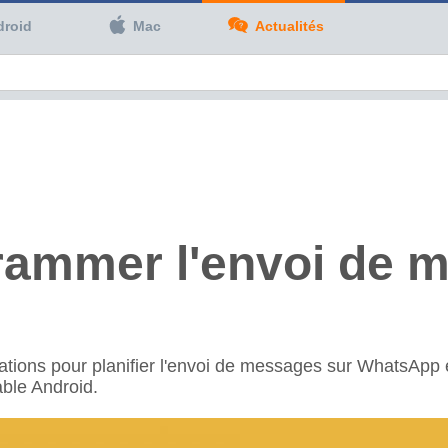
droid
Mac
Actualités
ammer l'envoi de m
ations pour planifier l'envoi de messages sur WhatsApp 
able Android.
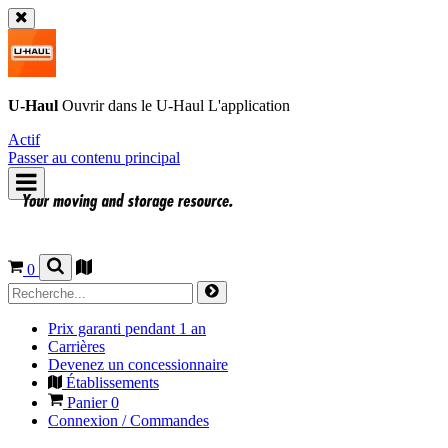
U-Haul
Ouvrir dans le
U-Haul
L'application
Actif
Passer au contenu principal
0
Prix garanti pendant 1 an
Carrières
Devenez un concessionnaire
Établissements
Panier
0
Connexion / Commandes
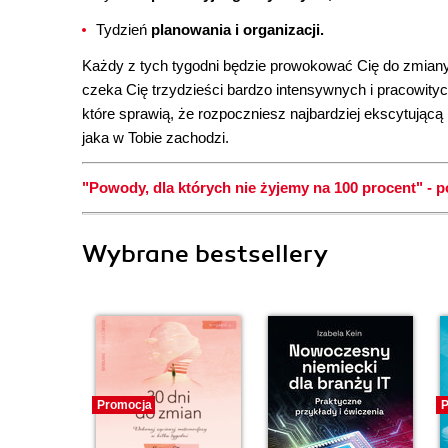
Tydzień
planowania i organizacji.
Każdy z tych tygodni będzie prowokować Cię do zmiany 
czeka Cię trzydzieści bardzo intensywnych i pracowitych 
które sprawią, że rozpoczniesz najbardziej ekscytując
jaka w Tobie zachodzi.
"Powody, dla których nie żyjemy na 100 procent" - p
Wybrane bestsellery
Promocja
P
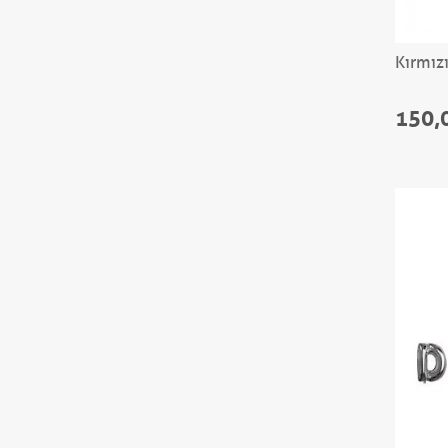
Kırmız
150,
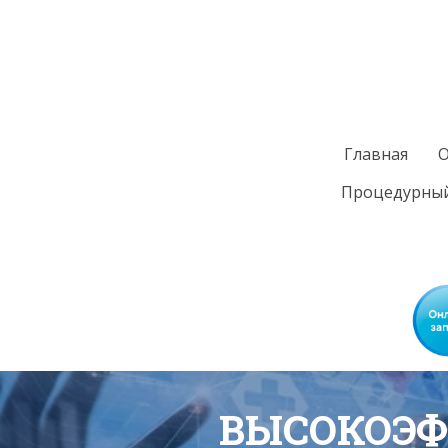
Главная
О
Процедурный
ВЫСОКОЭФ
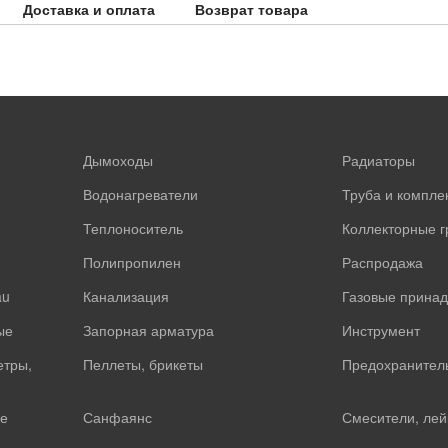
Доставка и оплата
Возврат товара
Дымоходы
Радиаторы
Водонагреватели
Труба и компл
Теплоноситель
Коллекторные 
Полипропилен
Распродажа
au
Канализация
Газовые прина
ые
Запорная арматура
Инструмент
етры,
Пеллеты, брикеты
Предохранител
е
Санфаянс
Смесители, лей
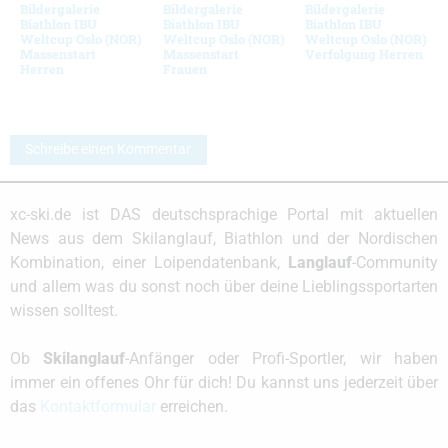
Bildergalerie
Bildergalerie
Bildergalerie
Biathlon IBU
Biathlon IBU
Biathlon IBU
Weltcup Oslo (NOR)
Weltcup Oslo (NOR)
Weltcup Oslo (NOR)
Massenstart
Massenstart
Verfolgung Herren
Herren
Frauen
Schreibe einen Kommentar
xc-ski.de ist DAS deutschsprachige Portal mit aktuellen
News aus dem Skilanglauf, Biathlon und der Nordischen
Kombination, einer Loipendatenbank,
Langlauf
-Community
und allem was du sonst noch über deine Lieblingssportarten
wissen solltest.
Ob
Skilanglauf
-Anfänger oder Profi-Sportler, wir haben
immer ein offenes Ohr für dich! Du kannst uns jederzeit über
das
Kontaktformular
erreichen.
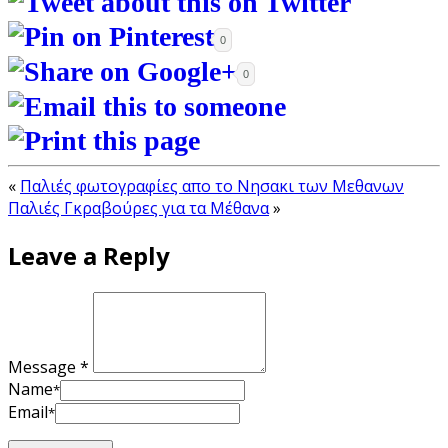
0
0
«
Παλιές φωτογραφίες απο το Νησακι των Μεθανων
Παλιές Γκραβούρες για τα Μέθανα
»
Leave a Reply
Message *
Name
*
Email
*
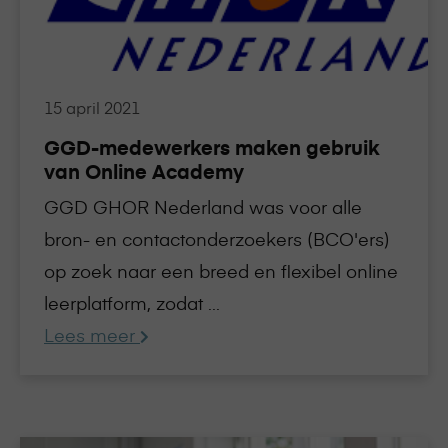
van
Online
Academy
15 april 2021
GGD-medewerkers maken gebruik
van Online Academy
GGD GHOR Nederland was voor alle
bron- en contactonderzoekers (BCO'ers)
op zoek naar een breed en flexibel online
leerplatform, zodat ...
Lees meer
Lees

----------------

PROBLEM DETAILS: Across the listing, count every line with the word "Skilanglauf" in it. Answer with the number alone.

EXERCISE OUTPUT: 2